Now, however, an international research group from China and the U.S. has provided the earliest evidence of insect-angiosperm pollination - by analyzing a sample of Cretaceous Burmese amber. The research was led by Prof. WANG Bo from the Nanjing Institute of Geology and Palaeontology (NIGPAS) of the Chinese Academy of Sciences. Results were published in Proceedings of the National Academy of Sciences (PNAS) on November 11.
Angiosperms, also known as flowering plants, originated in the Mesozoic and are the most diverse group of land plants, with approximately 300,000 known species. Their most distinguishing characteristic is the presence of true flowers. Angiosperms self-pollinate as well as use insects, animals, wind and water to achieve pollination, thus enhancing gene flow and increasing diversity.
Angiosperms experienced rapid radiation by the mid-Cretaceous, which Darwin called an "abominable mystery." Since Darwin's time, numerous scholars have thought that insect pollination must be a key contributor to the Cretaceous radiation of angiosperms since insects and flowering plants were both common by this time. However, direct evidence of a Cretaceous insect-angiosperm pollination mode was missing and related theories remained hypothetical until now.
Working with Burmese amber dating to the mid-Cretaceous - 99 million years ago - the researchers discovered evidence of beetle pollination, thus confirming the hypothesis of Cretaceous insect-angiosperm interaction and offering the earliest evidence for entomophily.
The beetle specimen in the amber sample is a new species within the family Mordellidae, named Angimordella burmitina. Extant Mordellidae beetles are a typical flower-visiting group. Commonly, they are known as "tumbling flower beetles" for the irregular movements they make when escaping predators, due to having an elongated pygidium (an external posterior body part or shield in arthropods).
A. burmitina is distinguished from most extant species by a poorly developed pygidium and enlarged, very well-developed hind legs. Based on these features, the scientists believe A. burmitina utilized a different movement mechanism than other species, preferring to jump or fly between corollas and plants. The mouth part of A. burmitina is also highly evolved for pollen collection, with enlargement of part of the maxillary palps, which are leg-like structures near the mouth.
Numerous pollen grains were preserved on or near the A. burmitina specimen. To examine them closely, the research team performed high-precision grinding and polishing of the amber sample, then applied confocal laser scanning microscopy and optical photomicrography. Using these methods, the scientists identified the pollen grains as tricolpate, meaning they each have three pores and come from a type of flowering plant known as a eudicot. Their surface texture, size, and clumping also show that the pollen is zoophilous, making it more likely to be picked up by an animal such as a beetle.
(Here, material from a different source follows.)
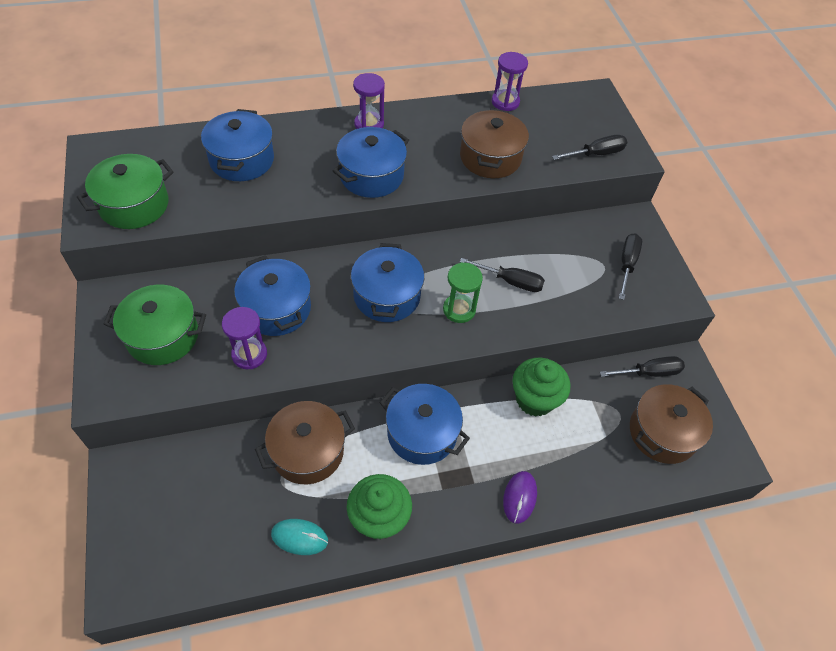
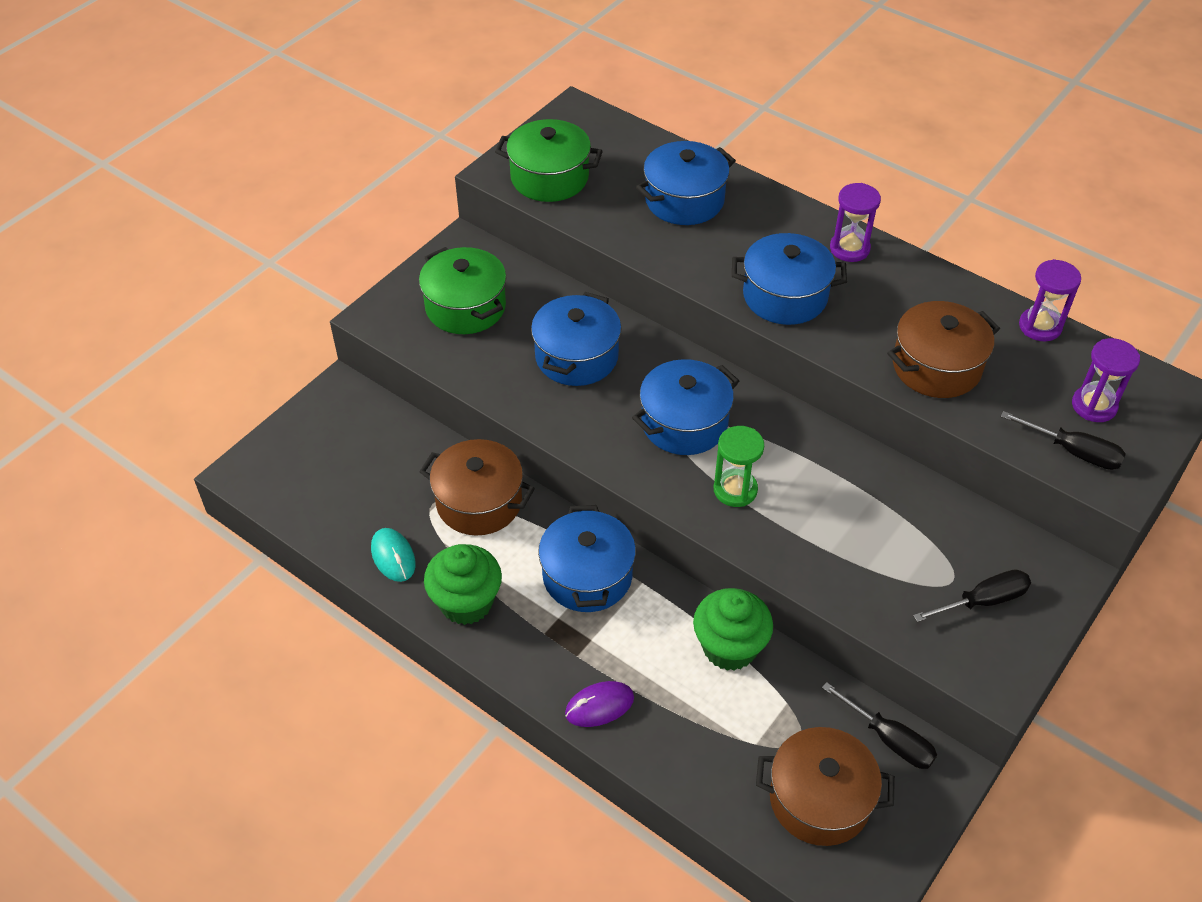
camera: 55 degrees right, 5 degrees down
(249, 354) = (509, 374): purple hourglass -> purple hourglass (1094, 406)
(511, 282) = (824, 510): black screwdriver -> none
Based on the entomological and palynological evidence, the research team believes this amber specimen proves a beetle-angiosperm pollination mode, supporting the hypothesis that specialized insect pollination modes were present in eudicots at least 99 million years ago. Previous evidence of insect pollination of flowering plants dates to the Middle Eocene, around 45-48 million years ago. Thus, the current finding extends the history of insect pollination of flowering plants by around 50 million years and suggests that such mutualism existed at least as far back as 99 million years ago.